--- START ---

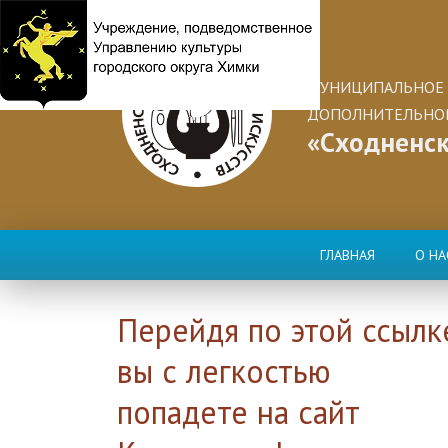
МУНИЦИПАЛЬНОЕ 
ДОПОЛНИТЕЛЬНОГ
«Сходненск
ГЛАВНАЯ
О НА
Перейдя по этой ссылк
вы с легкостью
попадете на сайт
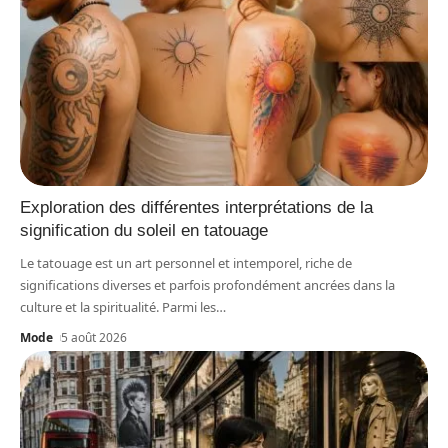
Exploration des différentes interprétations de la
signification du soleil en tatouage
Le tatouage est un art personnel et intemporel, riche de
significations diverses et parfois profondément ancrées dans la
culture et la spiritualité. Parmi les
…
Mode
5 août 2026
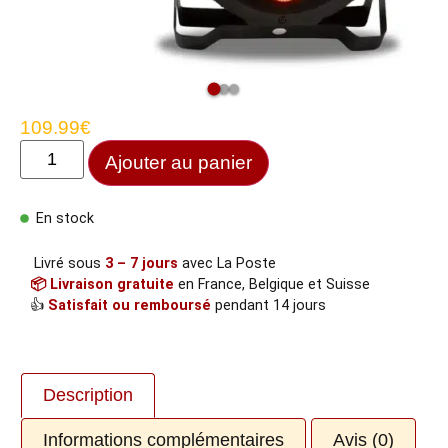
109.99
€
Ajouter au panier
En stock
Livré sous
3 – 7 jours
avec La Poste
📦 Livraison gratuite
en France, Belgique et Suisse
👍
Satisfait ou remboursé
pendant 14 jours
Description
Informations complémentaires
Avis (0)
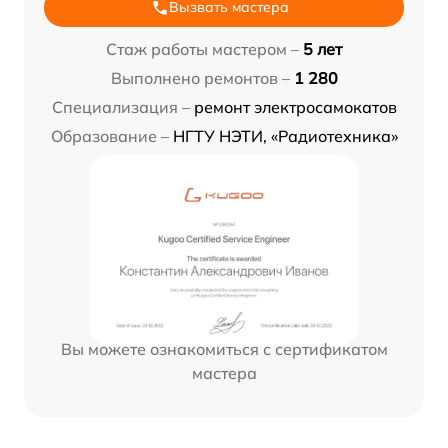
Вызвать мастера
Стаж работы мастером –
5 лет
Выполнено ремонтов –
1 280
Специализация –
ремонт электросамокатов
Образование –
НГТУ НЭТИ, «Радиотехника»
Вы можете ознакомиться с сертификатом
мастера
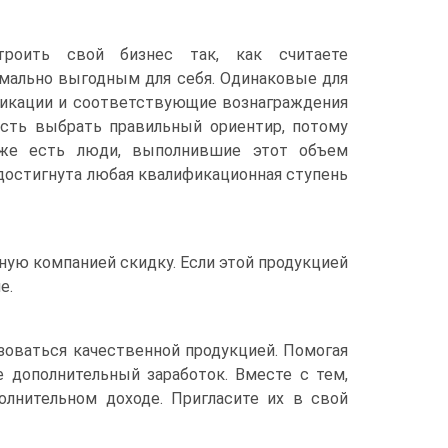
роить свой бизнес так, как считаете
мально выгодным для себя. Одинаковые для
фикации и соответствующие вознаграждения
ть выбрать правильный ориентир, потому
же есть люди, выполнившие этот объем
 достигнута любая квалификационная ступень
ую компанией скидку. Если этой продукцией
е.
зоваться качественной продукцией. Помогая
е дополнительный заработок. Вместе с тем,
лнительном доходе. Пригласите их в свой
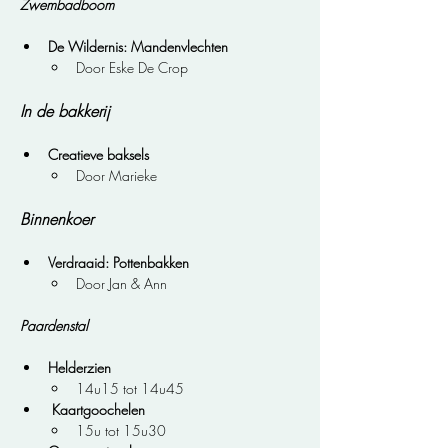
Zwembadboom
De Wildernis: Mandenvlechten
Door Eske De Crop
In de bakkerij
Creatieve baksels
Door Marieke
Binnenkoer
Verdraaid: Pottenbakken
Door Jan & Ann
Paardenstal
Helderzien
14u15 tot 14u45
Kaartgoochelen
15u tot 15u30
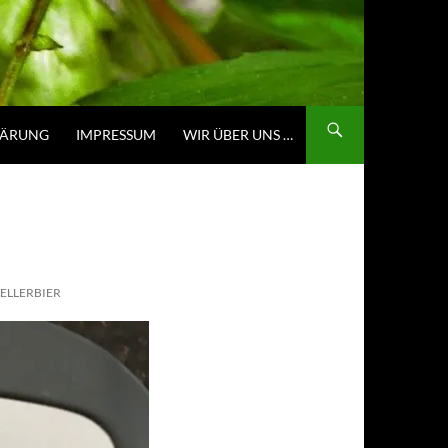
LÄRUNG
IMPRESSUM
WIR ÜBER UNS …
ELLERBIER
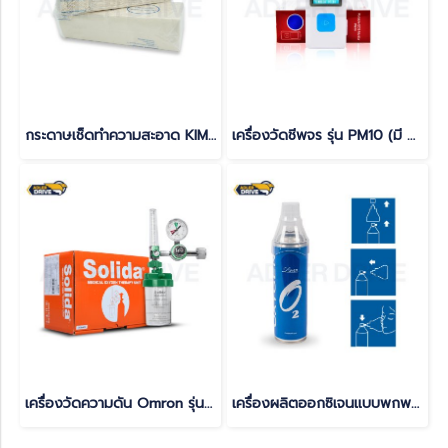
กระดาษเช็ดทำความสะอาด KIMBERLY-CLARK (แพ็ค 100 แผ่น) สีน้ำตาล
เครื่องวัดชีพจร รุ่น PM10 (มี Bluetooth)
เครื่องวัดความดัน Omron รุ่น HEM 7361T(copy)(copy)(copy)(copy)(copy)(copy)(copy)(copy)(copy)(copy)
เครื่องผลิตออกซิเจนแบบพกพา Invacare รุ่น Platinum mobile รับประกัน 2 ปี(copy)(copy)(copy)(copy)(copy)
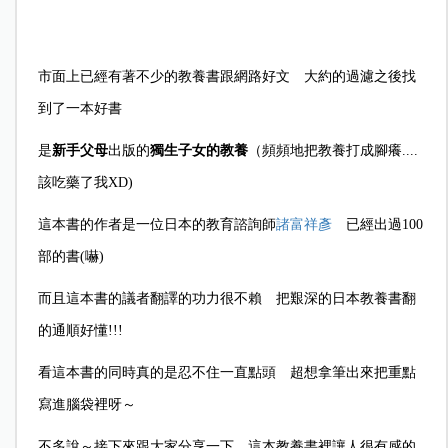
市面上已經有著不少的教養書跟網路好文 大約的過濾之後找
到了一本好書
是
新手父母
出版的
獨生子女的教養
（
頻頻地把教養打成腳癢....
該吃藥了我XD
)
這本書的作者是一位日本的教育諮詢師
諸富祥彥
已經出過100
部的書
(
嚇
)
而且這本書的議者翻譯的功力很不賴 把艱深的日本教養書翻
的通順好懂!!!
看這本書的同時真的是忍不住一直點頭 超想拿筆出來把重點
寫進腦袋裡呀～
不多說～接下來跟大家分享一下 這本教養書裡讓人很有感的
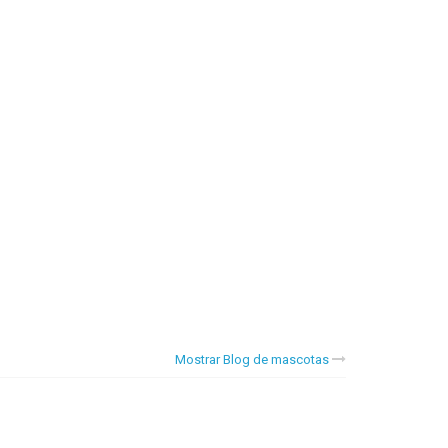
Mostrar Blog de mascotas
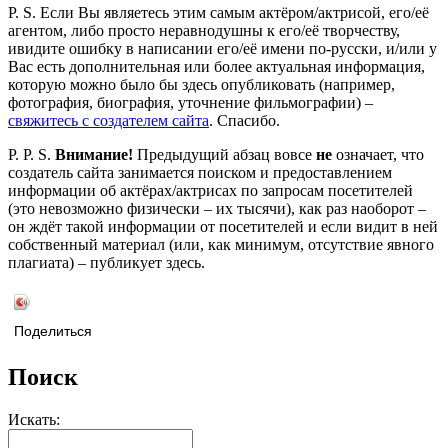
P. S. Если Вы являетесь этим самым актёром/актрисой, его/её
агентом, либо просто неравнодушны к его/её творчеству,
ивидите ошибку в написании его/её имени по-русски, и/или у
Вас есть дополнительная или более актуальная информация,
которую можно было бы здесь опубликовать (например,
фотография, биография, уточнение фильмографии) –
свяжитесь с создателем сайта
. Спасибо.
P. P. S.
Внимание!
Предыдущий абзац вовсе
не
означает, что
создатель сайта занимается поиском и предоставлением
информации об актёрах/актрисах по запросам посетителей
(это невозможно физически – их тысячи), как раз наоборот –
он ждёт такой информации от посетителей и если видит в ней
собственный материал (или, как минимум, отсутствие явного
плагиата) – публикует здесь.
Поделиться
Поиск
Искать:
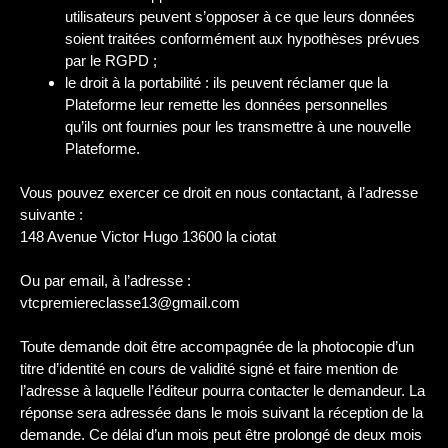
utilisateurs peuvent s’opposer à ce que leurs données
soient traitées conformément aux hypothèses prévues
par le RGPD ;
le droit à la portabilité : ils peuvent réclamer que la
Plateforme leur remette les données personnelles
qu’ils ont fournies pour les transmettre à une nouvelle
Plateforme.
Vous pouvez exercer ce droit en nous contactant, à l’adresse
suivante :
148 Avenue Victor Hugo 13600 la ciotat
Ou par email, à l’adresse :
vtcpremiereclasse13@gmail.com
Toute demande doit être accompagnée de la photocopie d’un
titre d’identité en cours de validité signé et faire mention de
l’adresse à laquelle l’éditeur pourra contacter le demandeur. La
réponse sera adressée dans le mois suivant la réception de la
demande. Ce délai d’un mois peut être prolongé de deux mois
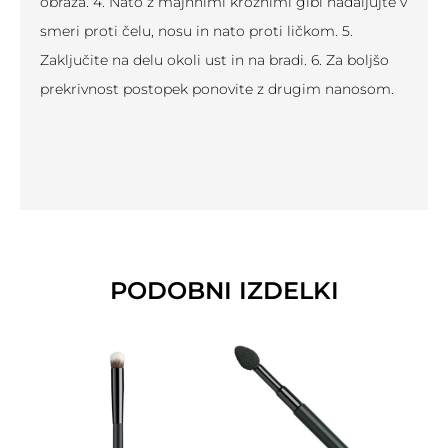
obraza. 4. Nato z majhnimi krožnimi gibi nadaljujte v
smeri proti čelu, nosu in nato proti ličkom. 5.
Zaključite na delu okoli ust in na bradi. 6. Za boljšo
prekrivnost postopek ponovite z drugim nanosom.
PODOBNI IZDELKI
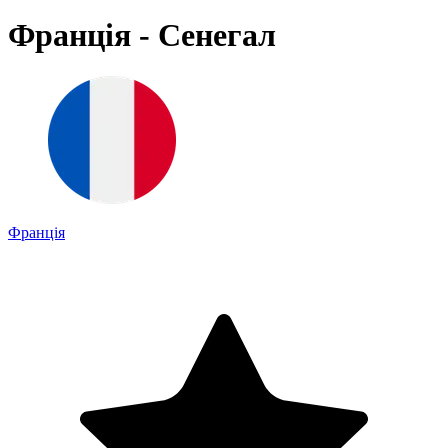
Франція - Сенегал
Франція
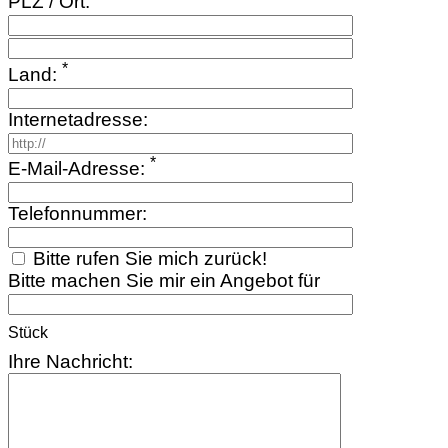
PLZ / Ort:
*
Land:
Internetadresse:
*
E-Mail-Adresse:
Telefonnummer:
Bitte rufen Sie mich zurück!
Bitte machen Sie mir ein Angebot für
Stück
Ihre Nachricht:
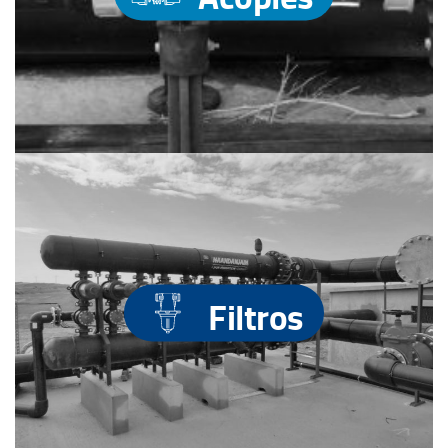
Filtros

--- END ---

With the pictures left aside, set down each entry above exactly as it stands.

## Task response
МУНИЦИПАЛЬНОЕ 
ДОПОЛНИТЕЛЬНОГ
«Сходненск
ГЛАВНАЯ
О НА
Перейдя по этой ссылк
вы с легкостью
попадете на сайт
Exploration des différentes interprétations de la
signification du soleil en tatouage
Le tatouage est un art personnel et intemporel, riche de
significations diverses et parfois profondément ancrées dans la
culture et la spiritualité. Parmi les
…
Mode
5 août 2026
109.99
€
Ajouter au panier
En stock
Livré sous
3 – 7 jours
avec La Poste
📦 Livraison gratuite
en France, Belgique et Suisse
👍
Satisfait ou remboursé
pendant 14 jours
Description
Informations complémentaires
Avis (0)
Вызвать мастера
Стаж работы мастером –
5 лет
Выполнено ремонтов –
1 280
Специализация –
ремонт электросамокатов
Образование –
НГТУ НЭТИ, «Радиотехника»
Вы можете ознакомиться с сертификатом
мастера
роить свой бизнес так, как считаете
мально выгодным для себя. Одинаковые для
фикации и соответствующие вознаграждения
ть выбрать правильный ориентир, потому
же есть люди, выполнившие этот объем
 достигнута любая квалификационная ступень
ую компанией скидку. Если этой продукцией
е.
зоваться качественной продукцией. Помогая
е дополнительный заработок. Вместе с тем,
лнительном доходе. Пригласите их в свой
Zwembadboom
De Wildernis: Mandenvlechten
Door Eske De Crop
In de bakkerij
Creatieve baksels
Door Marieke
Binnenkoer
Verdraaid: Pottenbakken
Door Jan & Ann
Paardenstal
Helderzien
14u15 tot 14u45
Kaartgoochelen
15u tot 15u30
LÄRUNG
IMPRESSUM
WIR ÜBER UNS …
ELLERBIER
กระดาษเช็ดทำความสะอาด KIMBERLY-CLARK (แพ็ค 100 แผ่น) สีน้ำตาล
เครื่องวัดชีพจร รุ่น PM10 (มี Bluetooth)
เครื่องวัดความดัน Omron รุ่น HEM 7361T(copy)(copy)(copy)(copy)(copy)(copy)(copy)(copy)(copy)(copy)
เครื่องผลิตออกซิเจนแบบพกพา Invacare รุ่น Platinum mobile รับประกัน 2 ปี(copy)(copy)(copy)(copy)(copy)
市面上已經有著不少的教養書跟網路好文 大約的過濾之後找
到了一本好書
是
新手父母
出版的
獨生子女的教養
（
頻頻地把教養打成腳癢....
該吃藥了我XD
)
這本書的作者是一位日本的教育諮詢師
諸富祥彥
已經出過100
部的書
(
嚇
)
而且這本書的議者翻譯的功力很不賴 把艱深的日本教養書翻
的通順好懂!!!
看這本書的同時真的是忍不住一直點頭 超想拿筆出來把重點
寫進腦袋裡呀～
不多說～接下來跟大家分享一下 這本教養書裡讓人很有感的
Mostrar Blog de mascotas
P. S. Если Вы являетесь этим самым актёром/актрисой, его/её
агентом, либо просто неравнодушны к его/её творчеству,
ивидите ошибку в написании его/её имени по-русски, и/или у
Вас есть дополнительная или более актуальная информация,
которую можно было бы здесь опубликовать (например,
фотография, биография, уточнение фильмографии) –
свяжитесь с создателем сайта
. Спасибо.
P. P. S.
Внимание!
Предыдущий абзац вовсе
не
означает, что
создатель сайта занимается поиском и предоставлением
информации об актёрах/актрисах по запросам посетителей
(это невозможно физически – их тысячи), как раз наоборот –
он ждёт такой информации от посетителей и если видит в ней
собственный материал (или, как минимум, отсутствие явного
плагиата) – публикует здесь.
Поделиться
Поиск
Искать:
utilisateurs peuvent s’opposer à ce que leurs données
soient traitées conformément aux hypothèses prévues
par le RGPD ;
le droit à la portabilité : ils peuvent réclamer que la
Plateforme leur remette les données personnelles
qu’ils ont fournies pour les transmettre à une nouvelle
Plateforme.
Vous pouvez exercer ce droit en nous contactant, à l’adresse
suivante :
148 Avenue Victor Hugo 13600 la ciotat
Ou par email, à l’adresse :
vtcpremiereclasse13@gmail.com
Toute demande doit être accompagnée de la photocopie d’un
titre d’identité en cours de validité signé et faire mention de
l’adresse à laquelle l’éditeur pourra contacter le demandeur. La
réponse sera adressée dans le mois suivant la réception de la
demande. Ce délai d’un mois peut être prolongé de deux mois
obraza. 4. Nato z majhnimi krožnimi gibi nadaljujte v
smeri proti čelu, nosu in nato proti ličkom. 5.
Zaključite na delu okoli ust in na bradi. 6. Za boljšo
prekrivnost postopek ponovite z drugim nanosom.
PODOBNI IZDELKI
Франція - Сенегал
Франція
PLZ / Ort:
*
Land:
Internetadresse:
*
E-Mail-Adresse:
Telefonnummer:
Bitte rufen Sie mich zurück!
Bitte machen Sie mir ein Angebot für
Stück
Ihre Nachricht:
Filtros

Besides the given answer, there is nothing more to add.